## What is expected:
A complete answer retypes each of the records below precisely and includes none of the pictures.
☆ ☆ ☆
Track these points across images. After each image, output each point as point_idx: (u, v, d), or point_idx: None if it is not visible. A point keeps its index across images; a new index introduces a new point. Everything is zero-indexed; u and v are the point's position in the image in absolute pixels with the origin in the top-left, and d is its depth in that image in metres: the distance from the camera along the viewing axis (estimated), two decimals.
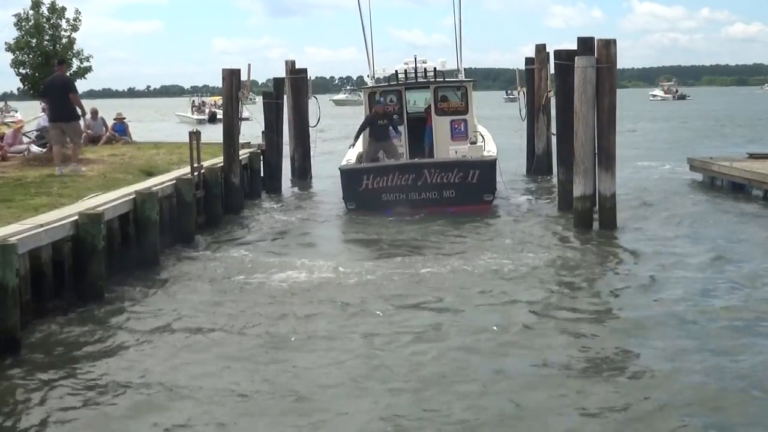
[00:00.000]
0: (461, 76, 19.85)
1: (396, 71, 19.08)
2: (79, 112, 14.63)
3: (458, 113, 18.34)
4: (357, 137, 17.97)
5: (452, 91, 18.69)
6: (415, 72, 18.58)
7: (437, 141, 18.03)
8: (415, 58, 18.95)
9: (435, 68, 18.99)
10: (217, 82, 16.56)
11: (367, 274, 10.77)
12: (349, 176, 16.12)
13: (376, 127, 17.30)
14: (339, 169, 16.57)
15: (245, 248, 13.11)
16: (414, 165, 16.27)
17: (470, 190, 15.69)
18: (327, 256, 12.30)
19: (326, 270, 11.03)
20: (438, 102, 18.31)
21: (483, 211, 15.68)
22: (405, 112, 18.35)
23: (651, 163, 24.98)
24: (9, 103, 62.75)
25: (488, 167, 16.03)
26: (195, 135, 14.67)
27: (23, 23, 15.53)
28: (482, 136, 19.02)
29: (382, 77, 19.89)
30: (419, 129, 18.38)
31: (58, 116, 14.58)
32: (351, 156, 17.70)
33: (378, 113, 17.37)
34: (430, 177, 15.64)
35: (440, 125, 18.19)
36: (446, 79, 18.96)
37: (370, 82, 19.75)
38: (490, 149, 17.32)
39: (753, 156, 19.65)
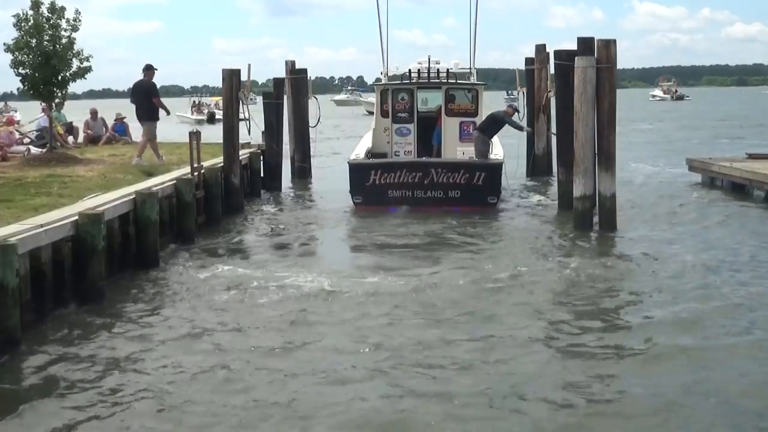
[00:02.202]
0: (473, 79, 20.01)
1: (409, 70, 19.32)
2: (164, 113, 16.95)
3: (468, 115, 18.47)
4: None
5: (463, 93, 18.79)
6: (428, 72, 18.77)
7: (445, 141, 18.14)
8: (429, 59, 19.19)
9: (448, 69, 19.18)
10: (218, 82, 16.59)
11: (367, 281, 10.56)
12: (357, 170, 16.27)
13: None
14: (347, 163, 16.77)
15: (245, 249, 13.12)
16: (422, 163, 16.42)
17: (475, 191, 15.82)
18: (327, 259, 12.31)
19: (326, 274, 10.95)
20: (448, 103, 18.42)
21: (485, 211, 15.72)
22: (416, 111, 18.51)
23: (647, 163, 24.87)
24: (9, 103, 62.70)
25: (494, 170, 16.17)
26: (195, 135, 14.68)
27: (23, 23, 15.44)
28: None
29: (394, 75, 20.27)
30: (429, 128, 18.61)
31: (139, 115, 16.71)
32: (360, 150, 17.84)
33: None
34: (437, 176, 15.78)
35: (449, 126, 18.28)
36: (458, 81, 19.09)
37: (384, 80, 20.09)
38: (497, 152, 17.43)
39: (752, 156, 19.64)
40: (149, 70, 16.70)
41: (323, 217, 16.29)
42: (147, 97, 16.55)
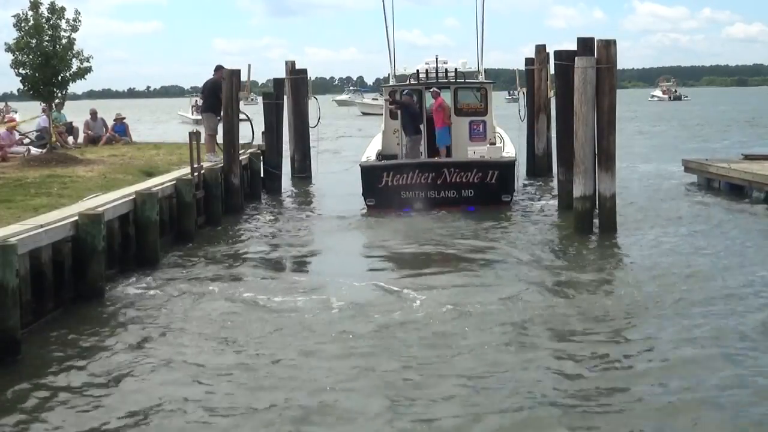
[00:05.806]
0: (481, 77, 19.99)
1: (417, 71, 19.31)
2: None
3: (477, 114, 18.48)
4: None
5: (472, 92, 18.75)
6: (436, 72, 18.78)
7: (456, 141, 18.12)
8: (437, 58, 19.18)
9: (456, 69, 19.15)
10: None
11: (366, 287, 10.39)
12: (369, 173, 16.19)
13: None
14: (359, 165, 16.70)
15: (246, 250, 13.11)
16: (434, 164, 16.42)
17: (489, 190, 15.80)
18: (326, 263, 12.26)
19: (324, 277, 10.92)
20: (457, 102, 18.42)
21: (498, 210, 15.68)
22: (424, 111, 18.50)
23: (642, 164, 24.79)
24: (9, 103, 62.72)
25: (507, 168, 16.15)
26: (195, 135, 14.70)
27: (23, 24, 15.47)
28: (501, 137, 19.12)
29: (402, 75, 20.40)
30: (433, 129, 18.56)
31: (204, 109, 17.85)
32: (371, 152, 17.82)
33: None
34: (450, 176, 15.75)
35: (459, 126, 18.23)
36: (466, 80, 19.05)
37: (392, 81, 20.13)
38: (508, 150, 17.40)
39: (748, 157, 19.58)
40: (218, 70, 17.13)
41: (323, 218, 16.27)
42: (212, 93, 17.10)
☆ ☆ ☆
## Written answer:
Track these points across images. After each image, output each point as point_idx: (u, v, d), or point_idx: None if it is not visible. A point keeps its index across images; a new index introduces a new point. Everything is zero-indexed; u and v are the point's position in the image in absolute pixels with the origin in the top-left, and d is its depth in that image in metres: the distance from the camera along the viewing axis (estimated), two decimals.
[00:00.000]
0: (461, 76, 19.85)
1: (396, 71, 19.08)
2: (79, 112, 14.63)
3: (458, 113, 18.34)
4: (357, 137, 17.97)
5: (452, 91, 18.69)
6: (415, 72, 18.58)
7: (437, 141, 18.03)
8: (415, 58, 18.95)
9: (435, 68, 18.99)
10: (217, 82, 16.56)
11: (367, 274, 10.77)
12: (349, 176, 16.12)
13: (376, 127, 17.30)
14: (339, 169, 16.57)
15: (245, 248, 13.11)
16: (414, 165, 16.27)
17: (470, 190, 15.69)
18: (327, 256, 12.30)
19: (326, 270, 11.03)
20: (438, 102, 18.31)
21: (483, 211, 15.68)
22: (405, 112, 18.35)
23: (651, 163, 24.98)
24: (9, 103, 62.75)
25: (488, 167, 16.03)
26: (195, 135, 14.67)
27: (23, 23, 15.53)
28: (482, 136, 19.02)
29: (382, 77, 19.89)
30: (419, 129, 18.38)
31: (58, 116, 14.58)
32: (351, 156, 17.70)
33: (378, 113, 17.37)
34: (430, 177, 15.64)
35: (440, 125, 18.19)
36: (446, 79, 18.96)
37: (370, 82, 19.75)
38: (490, 149, 17.32)
39: (753, 156, 19.65)
[00:02.202]
0: (473, 79, 20.01)
1: (409, 70, 19.32)
2: (164, 113, 16.95)
3: (468, 115, 18.47)
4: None
5: (463, 93, 18.79)
6: (428, 72, 18.77)
7: (445, 141, 18.14)
8: (429, 59, 19.19)
9: (448, 69, 19.18)
10: (218, 82, 16.59)
11: (367, 281, 10.56)
12: (357, 170, 16.27)
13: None
14: (347, 163, 16.77)
15: (245, 249, 13.12)
16: (422, 163, 16.42)
17: (475, 191, 15.82)
18: (327, 259, 12.31)
19: (326, 274, 10.95)
20: (448, 103, 18.42)
21: (485, 211, 15.72)
22: (416, 111, 18.51)
23: (647, 163, 24.87)
24: (9, 103, 62.70)
25: (494, 170, 16.17)
26: (195, 135, 14.68)
27: (23, 23, 15.44)
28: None
29: (394, 75, 20.27)
30: (429, 128, 18.61)
31: (139, 115, 16.71)
32: (360, 150, 17.84)
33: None
34: (437, 176, 15.78)
35: (449, 126, 18.28)
36: (458, 81, 19.09)
37: (384, 80, 20.09)
38: (497, 152, 17.43)
39: (752, 156, 19.64)
40: (149, 70, 16.70)
41: (323, 217, 16.29)
42: (147, 97, 16.55)
[00:05.806]
0: (481, 77, 19.99)
1: (417, 71, 19.31)
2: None
3: (477, 114, 18.48)
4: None
5: (472, 92, 18.75)
6: (436, 72, 18.78)
7: (456, 141, 18.12)
8: (437, 58, 19.18)
9: (456, 69, 19.15)
10: None
11: (366, 287, 10.39)
12: (369, 173, 16.19)
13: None
14: (359, 165, 16.70)
15: (246, 250, 13.11)
16: (434, 164, 16.42)
17: (489, 190, 15.80)
18: (326, 263, 12.26)
19: (324, 277, 10.92)
20: (457, 102, 18.42)
21: (498, 210, 15.68)
22: (424, 111, 18.50)
23: (642, 164, 24.79)
24: (9, 103, 62.72)
25: (507, 168, 16.15)
26: (195, 135, 14.70)
27: (23, 24, 15.47)
28: (501, 137, 19.12)
29: (402, 75, 20.40)
30: (433, 129, 18.56)
31: (204, 109, 17.85)
32: (371, 152, 17.82)
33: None
34: (450, 176, 15.75)
35: (459, 126, 18.23)
36: (466, 80, 19.05)
37: (392, 81, 20.13)
38: (508, 150, 17.40)
39: (748, 157, 19.58)
40: (218, 70, 17.13)
41: (323, 218, 16.27)
42: (212, 93, 17.10)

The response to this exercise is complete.